When you fly over the earth in an airplane, it is easy to notice mountains, hills, plains and plateaus from the window. These major landforms are key to understanding geography. They have long functioned as borders between territories and nations, and they feature in place names on maps.
Identification
Geographers and geologists refer to four major landforms. Large flat mainly grassy areas are the plains. Lands with elevations more than 1,000 feet above the surrounding areas are called mountains. Hills are elevated land masses that are less than 1,000 feet above their surroundings. Plateaus are flat elevated areas perched between 300 to 3,000 feet high. Minor landforms include buttes, canyons, valleys and basins.
Considerations
How were these major landforms formed? Some were formed as a result of tectonic activity, or earthquakes. Other landforms are the result of volcanic eruptions. In fact, mountains that were formed by tectonic activity are called fold mountains, while those formed by volcanic eruptions are called volcanic mountains. Still other landforms resulted from the effects of weathering, erosion and the movement of glaciers.
Size
Mountains are perhaps the most noticeable of the major landforms and are found on every continent, as well as beneath the ocean. The highest mountain is Mount Everest in the Himalayas at 29,028 feet. The largest mountain, by volume, is Hawaii's Maono Loa. The longest chain of mountains is the Mid Ocean Range. Both Easter Island in the Pacific Ocean and Iceland are member peaks of this range.
Types
More than half of the earth's surface is covered by plains like the Central Plains of the United States and the plains in Eastern China.

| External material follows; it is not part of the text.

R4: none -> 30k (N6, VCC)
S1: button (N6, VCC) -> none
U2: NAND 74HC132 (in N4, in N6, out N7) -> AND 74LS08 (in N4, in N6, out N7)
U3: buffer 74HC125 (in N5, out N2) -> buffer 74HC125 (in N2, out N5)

Some plains that continue to grow in surface area are the deltas that form by land carried in the current and deposited at the mouths of major rivers. The largest deltas are the Nile River Delta, Mississippi River Delta and Rhone River Delta.
Features
Plateaus account for about 30 percent of the earth's surface. They are elevations that terminate in flat lands. Some people call them tablelands because of their shape. There are often layers of both hard and soft rock in a plateau. These landforms were caused when the earth's crust was forced upward.